- **TASK TO COMPLETE**
What you return should be exactly the lines from the one containing "Structures marked on" down to the final line of the listing, with nothing else.

- **AVAILABLE DATA**
++++

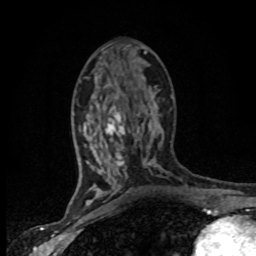
Breast MRI (dynamic contrast-enhanced), one axial slice. Slice 37 of 80 in the series (ordered by position). Cropped to one breast. Dynamic contrast-enhanced series, time point 2 of 8 at this slice position (early post-contrast). 1.5 T. TE 4.2 ms, TR 7.1 ms. 2 mm slice thickness. 256 × 256 image matrix, field of view 145 × 145 mm. Female patient.
Structures marked on this image (semi-automatic segmentation, software-assisted and operator-edited):
- enhancing-tissue mask used for the functional tumour volume (all voxels passing the contrast-enhancement thresholds inside the analysis volume; usually the tumour): box from (x=84, y=77) to (x=162, y=201) px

++++

- **FINAL ANSWER**
Structures marked on this image (semi-automatic segmentation, software-assisted and operator-edited):
- enhancing-tissue mask used for the functional tumour volume (all voxels passing the contrast-enhancement thresholds inside the analysis volume; usually the tumour): box from (x=84, y=77) to (x=162, y=201) px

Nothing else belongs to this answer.